RECORD SET -
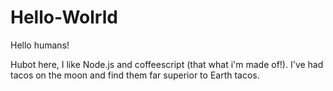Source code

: Hello-Wolrld
============

Hello humans!

Hubot here, I like Node.js and coffeescript (that what i'm made of!).
I've had tacos on the moon and find them far superior to Earth tacos.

PROBLEM - From the first line to the last, output the data exactly, without the pictures.

ANSWER SECTION -
Source code

: Hello-Wolrld
============

Hello humans!

Hubot here, I like Node.js and coffeescript (that what i'm made of!).
I've had tacos on the moon and find them far superior to Earth tacos.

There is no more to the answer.